### Source extract
^^^^^^^^^^^^^^^^

The present invention relates to carbamoylation of amines, mercaptanes, thiophenols and phenols employing organic azides. More specifically, the invention relates to a method for generating urea derivatives, thiocarbamate derivatives and carbamate derivatives, and is based on the intermediate formation of isocyanate, starting from an organic azide. The reaction as described is useful in applications for modified nucleoside synthesis, oligonucleotide synthesis, as well as modification, labeling and conjugation of polymers and biomolecules.
International patent application No. WO 2005/061445 (Langstrom et al.) (1) and references cited therein are describing carbonylation via isocyanate using azides and carbon monoxide. This reaction is promoted by a transition metal complex (e.g rhodium, palladium) and is performed in a high pressure reaction chamber. The main features of Langstrom's and similar methods are as follows: Introduction of carbon monoxide into the reaction chamber via the gas inlet and introduction at high pressure an azide solution mixed with a transition metal complex and a liquid reagent (solvent) into the reaction chamber via the liquid inlet. Since Langstrom method is dealing with carbon-isotope monoxide, additional technical measures have to be undertaken for trapping the carbon-isotope dioxide and converting it to carbon-isotope monoxide.

^^^^^^^^^^^^^^^^

### Questions
1. Summarize the patent passage in two sentences.
2. Print the portion of the patent passage that begins at the words "International patent application" and ends after the words "to carbon-isotope monoxide.", without altering a character.
Rely only on the patent passage and nothing beyond it.

^^^^^^^^^^^^^^^^

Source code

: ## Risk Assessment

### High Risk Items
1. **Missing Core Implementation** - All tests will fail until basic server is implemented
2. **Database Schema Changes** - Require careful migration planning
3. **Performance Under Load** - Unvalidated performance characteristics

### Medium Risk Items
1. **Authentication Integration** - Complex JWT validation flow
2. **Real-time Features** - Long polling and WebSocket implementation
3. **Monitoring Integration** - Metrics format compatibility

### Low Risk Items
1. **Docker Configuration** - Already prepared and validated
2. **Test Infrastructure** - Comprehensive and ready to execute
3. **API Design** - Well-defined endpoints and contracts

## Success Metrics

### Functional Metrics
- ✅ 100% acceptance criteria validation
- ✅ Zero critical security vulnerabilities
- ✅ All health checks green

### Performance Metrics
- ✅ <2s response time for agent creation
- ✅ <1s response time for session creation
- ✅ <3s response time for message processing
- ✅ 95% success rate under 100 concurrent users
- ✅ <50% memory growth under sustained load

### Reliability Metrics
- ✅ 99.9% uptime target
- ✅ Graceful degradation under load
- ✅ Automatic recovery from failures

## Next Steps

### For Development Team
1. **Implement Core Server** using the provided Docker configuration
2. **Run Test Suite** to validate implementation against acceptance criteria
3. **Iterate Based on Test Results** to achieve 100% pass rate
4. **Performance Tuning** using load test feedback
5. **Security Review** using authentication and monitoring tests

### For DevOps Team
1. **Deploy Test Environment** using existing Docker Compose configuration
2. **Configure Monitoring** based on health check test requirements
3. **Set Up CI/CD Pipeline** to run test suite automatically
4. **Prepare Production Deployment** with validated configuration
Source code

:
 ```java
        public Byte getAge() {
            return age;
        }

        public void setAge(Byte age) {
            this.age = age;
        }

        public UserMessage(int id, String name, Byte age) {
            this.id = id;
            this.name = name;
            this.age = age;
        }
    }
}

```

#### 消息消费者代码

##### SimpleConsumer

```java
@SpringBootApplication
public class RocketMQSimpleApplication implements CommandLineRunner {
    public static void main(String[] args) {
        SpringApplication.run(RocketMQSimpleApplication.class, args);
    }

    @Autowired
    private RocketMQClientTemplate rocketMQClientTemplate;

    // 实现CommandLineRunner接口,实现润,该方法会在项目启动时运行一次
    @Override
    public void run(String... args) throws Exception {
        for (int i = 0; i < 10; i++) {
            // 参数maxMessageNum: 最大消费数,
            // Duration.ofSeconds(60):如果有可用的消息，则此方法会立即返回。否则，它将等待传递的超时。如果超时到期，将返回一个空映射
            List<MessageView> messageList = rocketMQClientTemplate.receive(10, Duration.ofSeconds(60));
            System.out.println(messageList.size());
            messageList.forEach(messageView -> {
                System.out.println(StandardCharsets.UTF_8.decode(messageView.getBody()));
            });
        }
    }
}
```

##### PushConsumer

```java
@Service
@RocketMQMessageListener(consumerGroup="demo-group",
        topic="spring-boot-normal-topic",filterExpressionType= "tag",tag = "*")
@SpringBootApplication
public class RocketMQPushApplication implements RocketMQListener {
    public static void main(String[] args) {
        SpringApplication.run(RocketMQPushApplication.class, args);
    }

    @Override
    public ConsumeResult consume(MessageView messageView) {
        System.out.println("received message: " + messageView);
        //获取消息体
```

^^^^^^^^^^^^^^^^

### Solutions to the tasks
1. The invention concerns carbamoylation of amines, mercaptanes, thiophenols and phenols using organic azides, producing urea, thiocarbamate and carbamate derivatives through an isocyanate intermediate, with uses in modified nucleoside synthesis, oligonucleotide synthesis, and the modification, labeling and conjugation of polymers and biomolecules. Earlier methods, such as the one in WO 2005/061445 by Langstrom et al., carbonylate via isocyanate using azides and carbon monoxide with a transition metal complex in a high-pressure reaction chamber, and because Langstrom's method uses carbon-isotope monoxide, it needs extra measures to trap carbon-isotope dioxide and convert it back to the monoxide.

2.
International patent application No. WO 2005/061445 (Langstrom et al.) (1) and references cited therein are describing carbonylation via isocyanate using azides and carbon monoxide. This reaction is promoted by a transition metal complex (e.g rhodium, palladium) and is performed in a high pressure reaction chamber. The main features of Langstrom's and similar methods are as follows: Introduction of carbon monoxide into the reaction chamber via the gas inlet and introduction at high pressure an azide solution mixed with a transition metal complex and a liquid reagent (solvent) into the reaction chamber via the liquid inlet. Since Langstrom method is dealing with carbon-isotope monoxide, additional technical measures have to be undertaken for trapping the carbon-isotope dioxide and converting it to carbon-isotope monoxide.